== EXERCISE INPUTS ==
========================================================================

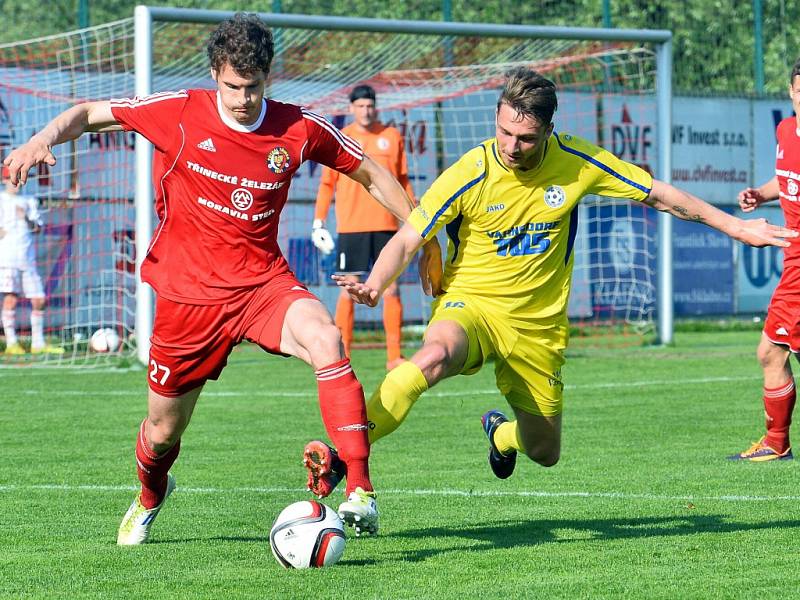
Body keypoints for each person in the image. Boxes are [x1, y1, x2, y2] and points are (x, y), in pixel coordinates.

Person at [3, 13, 440, 542]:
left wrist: (423, 234)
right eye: (232, 86)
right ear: (216, 74)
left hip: (262, 285)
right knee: (163, 431)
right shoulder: (179, 111)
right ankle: (150, 493)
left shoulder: (298, 127)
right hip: (188, 297)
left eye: (252, 87)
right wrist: (38, 140)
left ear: (267, 78)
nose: (242, 99)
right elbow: (89, 112)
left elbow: (371, 172)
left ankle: (361, 493)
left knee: (327, 337)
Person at [302, 67, 797, 495]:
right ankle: (344, 456)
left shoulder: (577, 162)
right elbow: (410, 237)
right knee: (429, 359)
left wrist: (736, 226)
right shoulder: (471, 170)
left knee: (544, 450)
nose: (512, 147)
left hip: (538, 330)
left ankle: (500, 436)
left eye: (526, 138)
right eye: (504, 133)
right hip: (470, 306)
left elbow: (659, 194)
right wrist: (377, 283)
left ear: (549, 129)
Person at [311, 85, 414, 371]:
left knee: (391, 290)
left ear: (375, 107)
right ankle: (343, 356)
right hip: (351, 228)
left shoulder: (391, 136)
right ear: (352, 108)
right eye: (360, 106)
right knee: (348, 292)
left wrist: (414, 216)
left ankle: (394, 356)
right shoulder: (342, 138)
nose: (366, 111)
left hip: (387, 226)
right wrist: (319, 221)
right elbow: (327, 184)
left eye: (370, 106)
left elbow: (403, 181)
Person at [728, 58, 800, 462]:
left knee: (770, 351)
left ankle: (776, 442)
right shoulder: (786, 131)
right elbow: (787, 177)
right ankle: (776, 441)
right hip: (792, 259)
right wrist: (760, 192)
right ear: (791, 94)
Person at [0, 167, 63, 355]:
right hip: (7, 258)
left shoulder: (30, 200)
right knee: (10, 298)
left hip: (28, 259)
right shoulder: (1, 200)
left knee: (39, 299)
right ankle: (11, 343)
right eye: (12, 179)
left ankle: (38, 343)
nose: (16, 182)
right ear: (5, 180)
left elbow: (38, 228)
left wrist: (26, 219)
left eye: (19, 179)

========================================================================

== WHAT NEEDS TO BE DONE ==
From the line holding "right hip: (792, 259)" to the final line of the data, output each line exactly and nothing more.

== EXERCISE RESULT ==
right hip: (792, 259)
right wrist: (760, 192)
right ear: (791, 94)
Person at [0, 167, 63, 355]:
right hip: (7, 258)
left shoulder: (30, 200)
right knee: (10, 298)
left hip: (28, 259)
right shoulder: (1, 200)
left knee: (39, 299)
right ankle: (11, 343)
right eye: (12, 179)
left ankle: (38, 343)
nose: (16, 182)
right ear: (5, 180)
left elbow: (38, 228)
left wrist: (26, 219)
left eye: (19, 179)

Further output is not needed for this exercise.